鲁迅名言励志(甘做有志青年最坚实的后盾)(1)

1932年,鲁迅应邀到北平师范大学演

81年前,始于北平的“一二·九”“一二·一六”两次大规模的学生抗日游行示威,迅速扩及天津、上海、南京、武汉等地,继而引发全中国全民族抗日救亡大风暴,史称“一二·九”运动。

在这场轰轰烈烈的抗日救国运动中,作为革命青年导师的鲁迅,虽时已身染重疴,却不顾个人健康与安危,在一些日记、杂文和书信里表达出自己的立场和观点,并公开发表谈话支持学生运动,甚至成为运动的间接参与者,明里暗里帮助学生与中共地下党,其所思所想和所作所为在中国青年运动史上留下了浓重的一笔。

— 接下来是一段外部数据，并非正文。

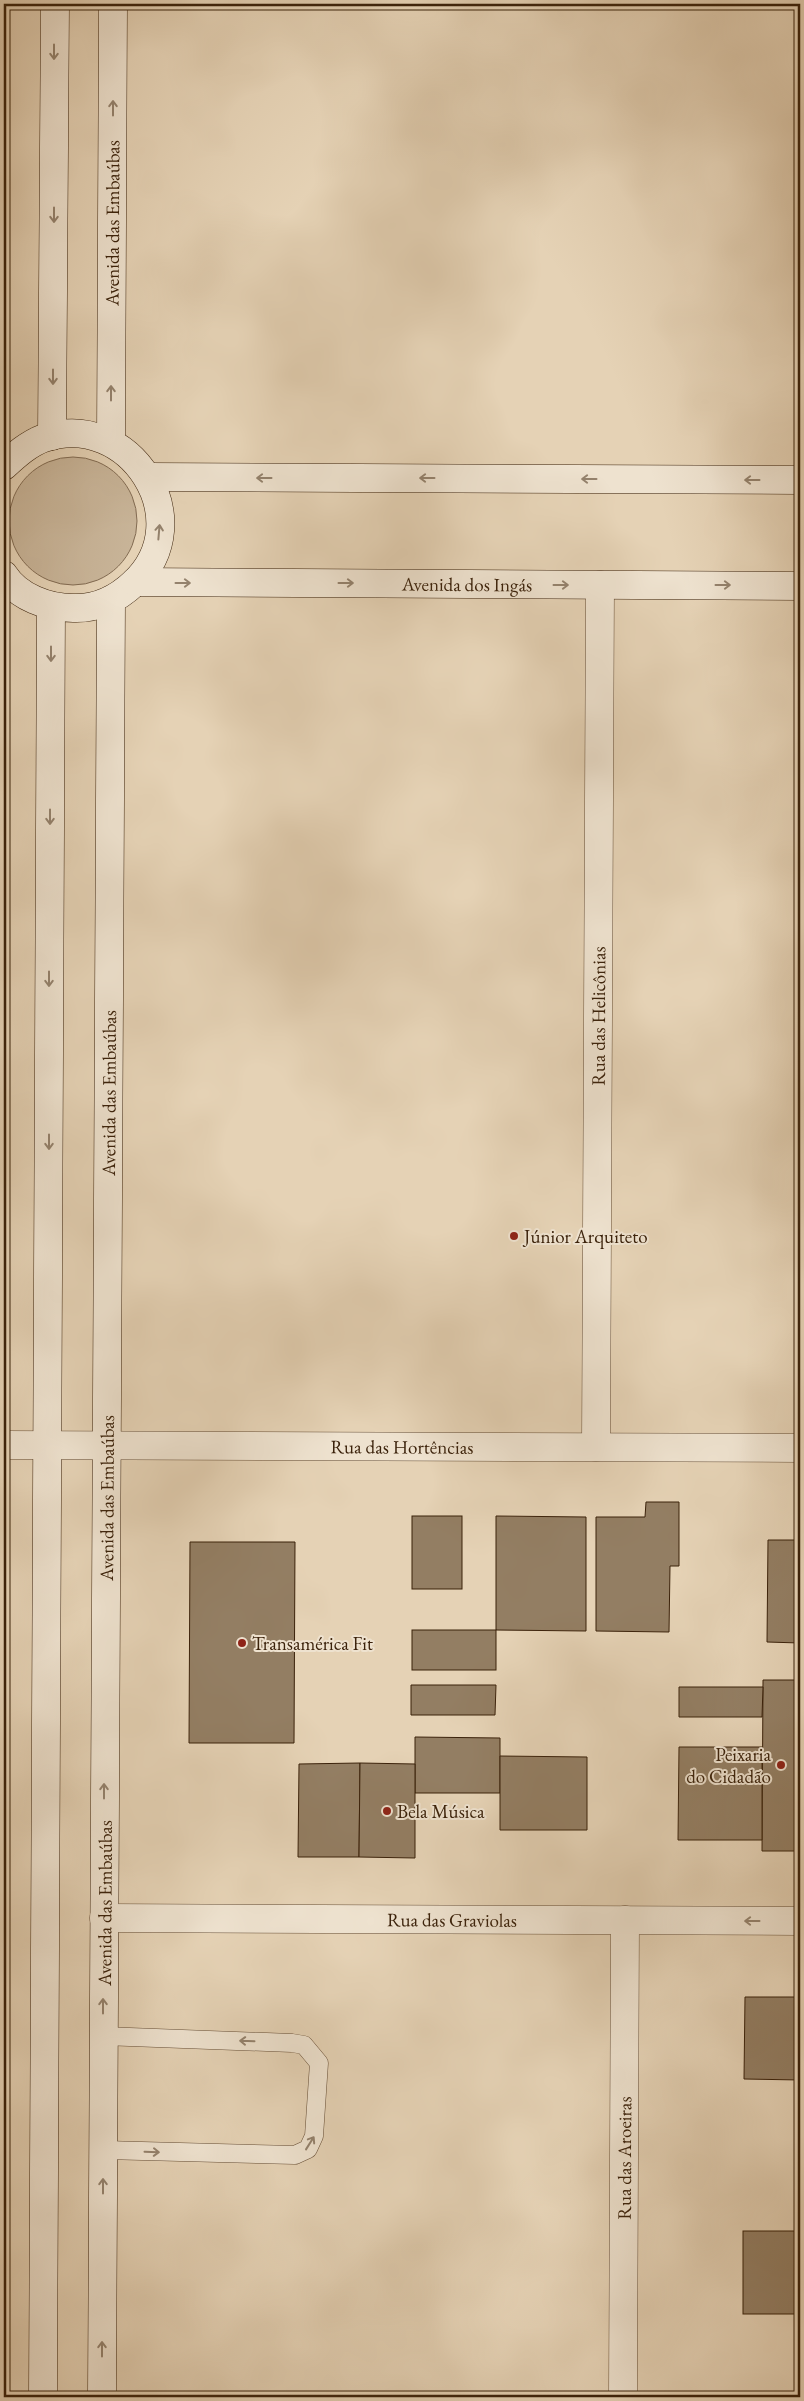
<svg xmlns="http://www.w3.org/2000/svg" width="804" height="2401" font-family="'EB Garamond',serif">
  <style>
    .green { fill: #c8b498; stroke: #826b52 }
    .building { fill: #937e63; stroke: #3b220b }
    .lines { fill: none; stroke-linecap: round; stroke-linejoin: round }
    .lane-casing { stroke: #664e36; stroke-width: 19 }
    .street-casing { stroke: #664e36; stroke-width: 29 }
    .secondary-casing { stroke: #3b220b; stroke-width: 29 }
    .lane { stroke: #eee2cf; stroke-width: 18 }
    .street { stroke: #eee2cf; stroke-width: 28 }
    .secondary { stroke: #eee2cf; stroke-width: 28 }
    .oneway { stroke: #94826d }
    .poi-dot { fill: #8f2418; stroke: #eee2cf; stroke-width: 2 }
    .labels { text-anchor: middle; stroke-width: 4; stroke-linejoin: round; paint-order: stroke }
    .street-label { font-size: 19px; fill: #3b220b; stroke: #eee2cf }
    .poi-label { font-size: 19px; fill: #3b220b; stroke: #eee2cf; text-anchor: start }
  </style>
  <rect width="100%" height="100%" fill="#e5d2b5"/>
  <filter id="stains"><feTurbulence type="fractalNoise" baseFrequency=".004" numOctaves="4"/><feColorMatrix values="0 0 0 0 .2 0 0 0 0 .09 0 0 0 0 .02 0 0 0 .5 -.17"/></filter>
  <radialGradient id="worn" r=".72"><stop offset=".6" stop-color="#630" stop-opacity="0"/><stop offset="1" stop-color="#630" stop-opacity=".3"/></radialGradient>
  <circle class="green" cx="73" cy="521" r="64"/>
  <g class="building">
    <polygon points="646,1502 679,1502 679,1566 670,1566 669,1632 596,1631 596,1517 645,1517"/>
    <rect x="412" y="1516" width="50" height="73"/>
    <polygon points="496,1516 586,1517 586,1631 496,1630"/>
    <polygon points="768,1540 800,1540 800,1643 767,1642"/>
    <polygon points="190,1542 295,1542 294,1743 189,1743"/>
    <rect x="412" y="1630" width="84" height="40"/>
    <polygon points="763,1680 800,1680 800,1851 762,1851"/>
    <polygon points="411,1685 496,1685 495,1715 411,1715"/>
    <polygon points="679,1687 763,1687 762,1717 679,1717"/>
    <polygon points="415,1737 500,1738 500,1793 415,1793"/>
    <polygon points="679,1747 762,1747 762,1840 678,1840"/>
    <polygon points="500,1756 587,1757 587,1830 500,1830"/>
    <polygon points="360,1763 359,1857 298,1857 299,1764"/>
    <polygon points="360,1763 415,1764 415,1858 359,1857"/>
    <polygon points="745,1997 800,1997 800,2080 744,2079"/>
    <rect x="743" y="2231" width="57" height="83"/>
  </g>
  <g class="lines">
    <g class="lane-casing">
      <polyline id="lane" points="103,2036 292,2043 304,2045 319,2063 314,2136 308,2149 295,2155 104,2150"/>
    </g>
    <g class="street-casing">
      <g id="street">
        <path id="s1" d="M4,1445l796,3"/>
        <path id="s2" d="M596,1447l4,-862"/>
        <path id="s3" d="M104,1918l696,3"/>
        <path id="s4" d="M623,2397l2,-477"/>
      </g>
    </g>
    <g class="secondary-casing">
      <g id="secondary">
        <polyline points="52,436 55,4"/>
        <path id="s5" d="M111,442l2,-438"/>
        <path d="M4,466c12,-11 24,-22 40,-28 85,-29 157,82 90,145 -17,16 -37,26 -61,25 -25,0 -55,-11 -69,-33"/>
        <polyline points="148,477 800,480"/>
        <path id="s6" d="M135,582l665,4"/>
        <polyline points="43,2397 51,606"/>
        <path id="s7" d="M102,2397l9,-1797"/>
      </g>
    </g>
    <use href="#lane" class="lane"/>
    <use href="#street" class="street"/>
    <use href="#secondary" class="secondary"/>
  </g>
  <defs><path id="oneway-shaft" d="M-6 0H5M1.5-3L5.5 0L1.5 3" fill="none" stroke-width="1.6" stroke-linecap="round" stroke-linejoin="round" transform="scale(1.25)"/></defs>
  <g class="oneway">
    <use href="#oneway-shaft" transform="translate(54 52) rotate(90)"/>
    <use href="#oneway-shaft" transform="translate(113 108) rotate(-90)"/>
    <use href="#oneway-shaft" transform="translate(54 215) rotate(90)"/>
    <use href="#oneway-shaft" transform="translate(53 377) rotate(90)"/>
    <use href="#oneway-shaft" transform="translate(111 393) rotate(-90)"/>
    <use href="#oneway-shaft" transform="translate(264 478) rotate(-180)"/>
    <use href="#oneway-shaft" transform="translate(427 478) rotate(-180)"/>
    <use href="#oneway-shaft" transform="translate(589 479) rotate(-180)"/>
    <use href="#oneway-shaft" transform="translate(752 480) rotate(-180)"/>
    <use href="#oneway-shaft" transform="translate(159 532) rotate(-85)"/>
    <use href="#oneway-shaft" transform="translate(183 583)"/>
    <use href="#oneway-shaft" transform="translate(346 583)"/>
    <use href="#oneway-shaft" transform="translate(561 585)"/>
    <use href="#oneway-shaft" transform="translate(723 585)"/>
    <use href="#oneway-shaft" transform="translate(51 654) rotate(90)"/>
    <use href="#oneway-shaft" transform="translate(50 817) rotate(90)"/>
    <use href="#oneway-shaft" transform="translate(49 979) rotate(90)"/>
    <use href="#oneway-shaft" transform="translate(49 1142) rotate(90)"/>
    <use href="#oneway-shaft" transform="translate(104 1791) rotate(-90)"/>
    <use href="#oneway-shaft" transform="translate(752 1921) rotate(-180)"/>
    <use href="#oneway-shaft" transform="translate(103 2006) rotate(-90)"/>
    <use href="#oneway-shaft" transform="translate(247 2041) rotate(-178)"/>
    <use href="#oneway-shaft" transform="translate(310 2143) rotate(-58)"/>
    <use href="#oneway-shaft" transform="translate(152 2152) rotate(2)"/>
    <use href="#oneway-shaft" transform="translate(103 2186) rotate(-90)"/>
    <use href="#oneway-shaft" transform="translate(102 2349) rotate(-90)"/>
  </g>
  <g class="poi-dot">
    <circle cx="514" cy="1236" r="5"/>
    <circle cx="242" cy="1643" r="5"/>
    <circle cx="781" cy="1765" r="5"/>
    <circle cx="387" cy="1811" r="5"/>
  </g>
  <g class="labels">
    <g class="street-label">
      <text dy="7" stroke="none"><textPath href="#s5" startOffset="219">Avenida das Embaúbas</textPath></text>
      <text dy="7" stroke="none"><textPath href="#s6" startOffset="332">Avenida dos Ingás</textPath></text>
      <text dy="7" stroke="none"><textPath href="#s2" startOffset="431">Rua das Helicônias</textPath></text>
      <text dy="7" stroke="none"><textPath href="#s7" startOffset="1304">Avenida das Embaúbas</textPath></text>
      <text dy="7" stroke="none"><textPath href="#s1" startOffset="398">Rua das Hortências</textPath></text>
      <text dy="7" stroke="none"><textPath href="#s7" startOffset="899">Avenida das Embaúbas</textPath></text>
      <text dy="7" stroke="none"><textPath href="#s7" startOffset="494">Avenida das Embaúbas</textPath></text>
      <text dy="7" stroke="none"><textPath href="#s3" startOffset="348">Rua das Graviolas</textPath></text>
      <text dy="7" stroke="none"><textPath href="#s4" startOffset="239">Rua das Aroeiras</textPath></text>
    </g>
    <g class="poi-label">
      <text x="524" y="1243">Júnior Arquiteto</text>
      <text x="252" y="1650">Transamérica Fit</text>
      <text x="771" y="1761" text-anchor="end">Peixaria<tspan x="771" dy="22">do Cidadão</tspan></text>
      <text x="397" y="1818">Bela Música</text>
    </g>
  </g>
  <rect width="804" height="2401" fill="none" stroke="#e5d2b5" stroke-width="20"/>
  <rect x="5" y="5" width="794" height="2391" fill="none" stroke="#3b220b" stroke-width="2.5"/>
  <rect x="10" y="10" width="784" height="2381" fill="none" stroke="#3b220b"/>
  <rect width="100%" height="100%" filter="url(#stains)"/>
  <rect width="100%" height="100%" fill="url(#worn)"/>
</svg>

笔者特将近年来搜集到的有关鲁迅与“一二·九”运动关系的一些珍贵资料做系统梳理,在此基础上进一步探究,以飨读者。

运动前的思虑与预见

“一二·九”运动爆发前两三年,已侵占东北的日军又进逼关内,攫取了察哈尔和河北的大片领土,对平津形成包围态势,华北形势危急。而其时国民政府执意奉行“攘外必先安内”的不抵抗政策,准备撤出华北,并紧锣密鼓地筹划实施将北平故宫博物院的古物和团城的玉佛装箱搬迁到南方。1933年1月29日,上海《申报》号外载28日中央社电传教育部致北平各大学令,指责“北平各大学中颇有逃考及提前放假等情……查大学生为国民中坚分子,讵容妄自惊扰,败坏校规”,意即不准大学生逃难。同时社会上也出现所谓大学生“即使不能赴难,最低最低的限度也应不逃难”的言论。对于这些重物轻人的做法及不准大学生逃难的观点,鲁迅连续发表《逃的辩护》《崇实》 《论“赴难”和“逃难”》 《学生与玉佛》等文章给以抨击和讽刺。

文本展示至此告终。